Tumors in Thymus May Cause ANCA-associated Vasculitis, Case Report Suggests
Tumors in the thymus can lead to a malfunction of the immune system, and cause the appearance of ANCA-associated vasculitis, a case report suggests. However, the association is rare, and more cases are needed to establish a line of treatment.
The study, “Microscopic polyangiitis associated with thymic tumor: a case report and review of the literature,” was published in BMC Nephrology.
The thymus, which sits atop the heart, is a specialized organ of the immune system where T-cells are made. These cells travel throughout the body to help fight infection, disease, and foreign subtances; but when the thymus is faulty, the immune system may not work as it should.
Cases of thymus enlargement and thymic tumors have been associated with a variety of autoimmune diseases. In these cases, thymectomy (surgical removal of the thymus) often leads to remission of the immune disease.
Sometimes, patients with thymic tumors also have kidney damage, but cases of thymic disease associated with ANCA-associated vasculitis have rarely been observed.
In the study, researchers in Japan described the case of an 89-year-old woman diagnosed with microscopic polyangiitis (MPA) associated with a thymic epithelial tumor (thymoma).
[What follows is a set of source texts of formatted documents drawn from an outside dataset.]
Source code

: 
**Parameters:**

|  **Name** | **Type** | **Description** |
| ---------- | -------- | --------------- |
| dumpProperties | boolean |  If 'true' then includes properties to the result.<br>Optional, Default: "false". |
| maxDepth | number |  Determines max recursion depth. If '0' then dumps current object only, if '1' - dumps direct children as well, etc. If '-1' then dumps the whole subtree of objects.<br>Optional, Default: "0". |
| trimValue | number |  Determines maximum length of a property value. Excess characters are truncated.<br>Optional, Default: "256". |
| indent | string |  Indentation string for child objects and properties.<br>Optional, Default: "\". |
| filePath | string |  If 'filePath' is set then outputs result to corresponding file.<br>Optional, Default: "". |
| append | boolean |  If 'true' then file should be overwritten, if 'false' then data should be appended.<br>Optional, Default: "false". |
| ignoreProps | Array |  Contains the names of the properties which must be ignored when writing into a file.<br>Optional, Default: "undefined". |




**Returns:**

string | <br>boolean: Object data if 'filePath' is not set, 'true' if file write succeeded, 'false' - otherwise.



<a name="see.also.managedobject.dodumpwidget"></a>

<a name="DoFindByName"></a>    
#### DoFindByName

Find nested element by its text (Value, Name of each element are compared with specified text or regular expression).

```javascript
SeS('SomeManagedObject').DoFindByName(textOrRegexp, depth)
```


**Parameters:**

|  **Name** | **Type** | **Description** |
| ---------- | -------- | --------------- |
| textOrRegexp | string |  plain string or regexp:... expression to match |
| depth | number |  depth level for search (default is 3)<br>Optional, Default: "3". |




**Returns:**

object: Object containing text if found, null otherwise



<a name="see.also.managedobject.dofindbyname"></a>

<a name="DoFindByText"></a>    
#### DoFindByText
The patient was admitted to hospital because she was experiencing fatigue, nausea, muscle weakness in the lower limbs, and paralysis of her eye muscles. The symptoms appeared two months prior and gradually worsened.
She had no family history of renal, bronchial, or autoimmune diseases, did not smoke, and was receiving treatment for high blood pressure.
A urine analysis showed proteins and blood in the urine and increased levels of serum creatinine and C-reactive protein, all of which indicated kidney damage.
Lab tests showed that the patient had anemia, normal levels of white blood cells, and anti-neutrophil cytoplasmic autoantibodies (ANCAs).
ANCAs are abnormal antibodies that attack healthy neutrophils, a type of immune cell, causing the inflammation and damage in small blood vessels normally seen in ANCA-associated vasculitis patients.
While ANCAs normally target one of two proteins in neutrophils — myeloperoxidase and proteinase-3 — the patient had both of these ANCAs and a third one targeting the azurocidin protein.
A kidney examination showed inflammation in the glomeruli — the small tubes that filtrate urine — and thickening of the blood vessel walls of the kidney. These results led to a diagnosis of microscopic polyangiitis.
Further exams suggested myasthenia gravis, a rare disease where the thymus makes faulty antibodies that cause muscle weakness. Therefore, the patient was diagnosed with thymoma-related myasthenia gravis.
The combination of the three conditions suggested a central deficiency in the patient’s immune system. The doctors decided not to remove her thymus due to her advanced age and because, in previous cases of co-diagnosis of thymoma and ANCA-associated vasculitis, removal of the thymus had led to vasculitis flares.
The patient received corticosteroids as a remission-induction therapy. Three months after treatment, her ANCA levels had decreased, symptoms had become milder, and tumor size was reduced by half. However, her renal function did not improve, and the patient was put on dialysis three months after hospitalization.
Cases of co-diagnosis of a thymic tumor and ANCA-associated vasculitis are rare, with seven previous cases reported. In most cases, there was an additional autoimmune disease — such as myasthenia gravis in this report.
“Thymic diseases might be associated with the pathogenesis of ANCA-associated vasculitis due to central T-cell tolerance,” the researchers said. However, it is difficult to establish a line of treatment due to the low number of cases.
“To establish a treatment for thymoma-associated autoimmune diseases, further case studies are necessary,” the researchers said.